In current code-division multiple access (CDMA) communication systems, the handoff of a mobile station's communication from one frequency to another frequency, referred to as "hard handoff," presents a problem. The biggest problem presented during a CDMA hard handoff is due to MAHO (Mobile Assisted Handoff). Specifically, it is difficult for the mobile station to determine the location at which hard handoff should take place. One solution to the hard handoff problem in CDMA is to use a so-called "beacon signal" to cause mobile stations to "soft handoff" (i.e., handoff from one frequency spread with one pseudo-noise (PN) offset) to the same frequency with a different PN offset. Typically, the source and the target channels are separated by a boundary and are in different areas of the CDMA cellular radiotelephone system, or could be operated separately by two separate operators. After a soft handoff occurs over the boundary, a hard handoff within the common target CDMA cellular radiotelephone system is performed as is known in the art.
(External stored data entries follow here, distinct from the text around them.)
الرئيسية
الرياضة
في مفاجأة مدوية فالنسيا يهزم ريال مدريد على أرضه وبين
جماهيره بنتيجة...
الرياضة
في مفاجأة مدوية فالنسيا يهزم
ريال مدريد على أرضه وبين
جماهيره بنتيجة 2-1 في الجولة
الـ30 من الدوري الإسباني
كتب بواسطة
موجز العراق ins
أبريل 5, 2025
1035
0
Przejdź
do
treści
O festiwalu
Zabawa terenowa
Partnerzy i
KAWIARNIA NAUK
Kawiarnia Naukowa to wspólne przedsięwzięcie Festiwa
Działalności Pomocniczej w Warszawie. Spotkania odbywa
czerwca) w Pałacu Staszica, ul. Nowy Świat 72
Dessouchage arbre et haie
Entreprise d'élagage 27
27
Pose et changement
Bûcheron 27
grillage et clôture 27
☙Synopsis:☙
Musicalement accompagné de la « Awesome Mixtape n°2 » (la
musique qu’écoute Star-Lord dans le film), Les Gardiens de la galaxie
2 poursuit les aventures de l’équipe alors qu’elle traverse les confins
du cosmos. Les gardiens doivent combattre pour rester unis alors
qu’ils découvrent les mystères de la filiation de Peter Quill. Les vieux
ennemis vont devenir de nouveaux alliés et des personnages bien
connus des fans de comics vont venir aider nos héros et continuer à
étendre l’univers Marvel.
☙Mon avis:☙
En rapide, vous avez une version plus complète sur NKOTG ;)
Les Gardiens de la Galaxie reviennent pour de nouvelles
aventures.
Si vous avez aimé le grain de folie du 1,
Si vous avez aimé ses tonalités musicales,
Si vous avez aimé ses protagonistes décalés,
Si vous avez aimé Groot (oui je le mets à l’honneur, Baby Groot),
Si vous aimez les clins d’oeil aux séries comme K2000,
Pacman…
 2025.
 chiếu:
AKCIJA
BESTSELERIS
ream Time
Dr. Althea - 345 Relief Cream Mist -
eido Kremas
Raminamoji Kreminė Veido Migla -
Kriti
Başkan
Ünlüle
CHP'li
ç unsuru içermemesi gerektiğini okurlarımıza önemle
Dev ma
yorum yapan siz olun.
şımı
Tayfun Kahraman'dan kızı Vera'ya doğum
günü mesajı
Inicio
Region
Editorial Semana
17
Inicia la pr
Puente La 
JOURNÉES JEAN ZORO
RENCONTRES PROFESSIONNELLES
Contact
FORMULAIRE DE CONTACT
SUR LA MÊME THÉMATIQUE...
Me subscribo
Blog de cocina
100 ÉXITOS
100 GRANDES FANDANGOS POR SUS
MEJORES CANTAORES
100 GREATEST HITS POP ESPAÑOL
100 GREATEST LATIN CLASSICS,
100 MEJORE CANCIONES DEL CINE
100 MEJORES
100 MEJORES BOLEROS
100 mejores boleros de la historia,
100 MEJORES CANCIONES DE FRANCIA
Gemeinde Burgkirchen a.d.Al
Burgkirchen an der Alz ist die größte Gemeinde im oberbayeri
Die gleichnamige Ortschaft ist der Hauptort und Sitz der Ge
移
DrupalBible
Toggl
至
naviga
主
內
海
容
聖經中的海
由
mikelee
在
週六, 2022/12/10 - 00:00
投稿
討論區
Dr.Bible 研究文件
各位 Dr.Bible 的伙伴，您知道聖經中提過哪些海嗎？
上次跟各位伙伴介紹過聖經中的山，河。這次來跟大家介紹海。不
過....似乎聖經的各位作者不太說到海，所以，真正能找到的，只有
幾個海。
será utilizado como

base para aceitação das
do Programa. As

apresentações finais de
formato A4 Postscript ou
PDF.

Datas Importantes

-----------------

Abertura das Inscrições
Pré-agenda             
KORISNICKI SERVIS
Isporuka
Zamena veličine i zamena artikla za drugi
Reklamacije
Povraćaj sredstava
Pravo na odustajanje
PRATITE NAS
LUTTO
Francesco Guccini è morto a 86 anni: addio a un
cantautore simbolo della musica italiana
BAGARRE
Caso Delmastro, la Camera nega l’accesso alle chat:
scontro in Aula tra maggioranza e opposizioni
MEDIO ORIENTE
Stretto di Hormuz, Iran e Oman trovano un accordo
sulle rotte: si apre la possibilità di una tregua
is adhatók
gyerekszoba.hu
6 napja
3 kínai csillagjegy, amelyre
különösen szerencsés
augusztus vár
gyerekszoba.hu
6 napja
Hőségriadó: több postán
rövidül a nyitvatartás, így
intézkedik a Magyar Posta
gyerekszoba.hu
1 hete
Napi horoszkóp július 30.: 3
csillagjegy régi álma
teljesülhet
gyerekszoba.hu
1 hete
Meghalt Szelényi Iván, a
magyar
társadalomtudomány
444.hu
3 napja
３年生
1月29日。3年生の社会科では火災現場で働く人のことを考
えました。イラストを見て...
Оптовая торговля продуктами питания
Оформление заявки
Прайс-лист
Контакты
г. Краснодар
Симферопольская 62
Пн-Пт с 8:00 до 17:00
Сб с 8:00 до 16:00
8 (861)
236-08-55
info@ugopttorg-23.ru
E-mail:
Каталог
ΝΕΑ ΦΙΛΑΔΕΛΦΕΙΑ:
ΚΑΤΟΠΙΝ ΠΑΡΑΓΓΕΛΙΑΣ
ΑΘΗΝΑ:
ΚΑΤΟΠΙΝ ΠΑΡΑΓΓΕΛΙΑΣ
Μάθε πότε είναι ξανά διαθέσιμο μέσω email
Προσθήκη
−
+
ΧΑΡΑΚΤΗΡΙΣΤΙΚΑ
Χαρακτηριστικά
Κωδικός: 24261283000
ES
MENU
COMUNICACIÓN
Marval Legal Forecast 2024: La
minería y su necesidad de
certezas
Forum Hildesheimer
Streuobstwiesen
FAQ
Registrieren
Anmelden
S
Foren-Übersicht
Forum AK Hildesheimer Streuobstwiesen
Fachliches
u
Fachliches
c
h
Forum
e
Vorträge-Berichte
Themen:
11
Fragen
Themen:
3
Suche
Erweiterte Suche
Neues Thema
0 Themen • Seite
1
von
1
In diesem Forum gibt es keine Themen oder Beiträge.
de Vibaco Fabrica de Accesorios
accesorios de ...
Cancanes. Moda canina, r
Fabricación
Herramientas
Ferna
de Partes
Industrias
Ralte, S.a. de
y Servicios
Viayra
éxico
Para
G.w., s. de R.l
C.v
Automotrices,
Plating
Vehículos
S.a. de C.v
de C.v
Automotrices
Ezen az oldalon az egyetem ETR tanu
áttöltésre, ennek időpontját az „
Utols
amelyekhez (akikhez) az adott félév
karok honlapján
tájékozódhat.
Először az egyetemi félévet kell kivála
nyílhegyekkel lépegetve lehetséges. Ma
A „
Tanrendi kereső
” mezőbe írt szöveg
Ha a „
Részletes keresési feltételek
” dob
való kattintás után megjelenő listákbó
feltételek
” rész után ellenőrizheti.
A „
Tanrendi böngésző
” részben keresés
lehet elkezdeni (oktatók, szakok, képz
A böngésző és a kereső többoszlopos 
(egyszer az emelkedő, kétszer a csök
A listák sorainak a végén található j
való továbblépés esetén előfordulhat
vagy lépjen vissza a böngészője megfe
Problems with the beacon signal solution remain. For example, for CDMA communication systems which are multi-frequency, one corresponding beacon signal is required for each frequency provided by the source CDMA communication system. This problem is magnified when both the source and the target CDMA communication systems become sectorized. Finally, providing additional transmitters corresponding to the multi-frequencies of the source CDMA cellular radiotelephone system is costly since a dedicated transmitter is required to transmit each beacon signal.
Thus a need exists for an apparatus and method which overcome the deficiencies of the prior art.